Monday, November 12, 2018


Examples

                After retiring, I wondered what it was I was supposed to be doing.  When I was teaching, it seemed like I was contributing something small but tangible to the struggle for a better world.  Absent that, it was unclear to me what I could contribute.  I like the freedom of reading and thinking what I want instead of having other people dictate what I have to respond to.  I like spending more time talking and hanging out with the people I choose to instead having to interact with people I really didn’t care much about.  I liked being retired, but I still wondered what I should be doing. 

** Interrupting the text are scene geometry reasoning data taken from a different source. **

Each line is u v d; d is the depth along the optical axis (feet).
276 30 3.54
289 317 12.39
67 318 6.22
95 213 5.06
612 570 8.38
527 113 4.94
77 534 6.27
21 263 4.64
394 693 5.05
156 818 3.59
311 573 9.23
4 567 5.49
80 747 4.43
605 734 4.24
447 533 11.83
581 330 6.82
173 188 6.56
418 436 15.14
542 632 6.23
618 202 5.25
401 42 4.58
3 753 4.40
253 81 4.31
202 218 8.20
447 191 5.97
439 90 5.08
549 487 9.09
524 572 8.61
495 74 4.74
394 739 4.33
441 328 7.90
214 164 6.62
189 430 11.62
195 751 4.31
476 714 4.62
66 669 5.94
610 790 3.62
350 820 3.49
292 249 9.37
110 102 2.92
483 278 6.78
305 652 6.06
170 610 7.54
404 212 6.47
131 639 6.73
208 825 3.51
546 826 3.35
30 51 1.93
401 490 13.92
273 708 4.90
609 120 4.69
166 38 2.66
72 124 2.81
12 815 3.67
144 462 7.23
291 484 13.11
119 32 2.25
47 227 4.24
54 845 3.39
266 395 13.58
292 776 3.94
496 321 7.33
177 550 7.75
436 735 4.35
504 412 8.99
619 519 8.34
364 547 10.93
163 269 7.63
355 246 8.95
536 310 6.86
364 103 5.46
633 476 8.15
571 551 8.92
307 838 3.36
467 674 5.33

                Working my way through the idea of deep epistemology has helped me reframe that question somewhat.  I no longer think of it as what I should do, but how I should be.  At this point, it seems to me that like older men in some Buddhist traditions, my true goal is to work on myself, not for any reward or external affirmation, but because the benefit of age is reflection.  In my working life, my mental reflexes were too amped up to be truly reflective.  Like most men growing up in this culture, I was set on solving problems and doing battle with those who opposed the way I saw the world.  There was never a shortage of either of those provocations.  I judged my contributions to the situation by winning and exerting control.  I suppose that is what youth demands – or at least my youth demanded it.  I tried not to be a complete jerk, and, in my telling of it, at least, my battles were mostly trying to speak truth to power and injustice.  Power and injustice always seemed to win.
                From the perspective of retirement and deep epistemology, I see things differently.  I can be calmer now than I was before.  I still care as deeply about the outcomes, but they aren’t really my outcomes anymore.  Accepting my age means accepting a different role.  I think people who still want to direct things in their 70’s and 80’s are missing the point, not because they don’t “get it,” but because they are wasting their hard earned perspective on moment to moment chaos.  (Of course, it helps that nobody really cares what I think anymore).  Reflection is so lacking in this culture, where the pressure is to act and react instantly.  The way I see it now, our job – or at least my job – is to be an example of virtuous and mindful action.  I want to set aside being clever and aggressive for the opportunity to learn how to be an example of the things I always said I believed in.
                In cultures that have some sense of filial piety, they value age for the perspective, perhaps even the wisdom, it brings.  At the very least, we should be in a position to reflect on what we’ve seen and done instead of just reacting to the next stimulus in an endless stream of new stimuli.  One of the cultural consequences of deracinated and disembodied consciousness is that we lose our sense of mortality – not in some mawkish or fatalistic sense, but as the grounds of our being in the world.  Time is only meaningful to living things.  The gift that time bestows on us is to see what is important and what isn’t.  It is important that we reconnect to our bodies and the rest of the living universe. 
                I don’t plan on being a good example all the time, nor do I expect to overcome my rash and impulsive nature.  Cut in front of me in line and I’ll give you a demonstration.  But I can be an example of becoming to those who care or want to notice.  I can’t open a web site to market it or make money off it, but I can make this phase of my life richer.  Maybe I can help as part of a larger conversation about how we reimagine democracy and virtue.  I can at least listen and wait for a pause in the action for a chance to share what I know.  If that doesn’t happen, I can wait some more.  When I was a kid, I wanted to be a wizard.  That ain’t happening, but the disguise of wizards is often playing the role of an old fool. I’ve got that one down.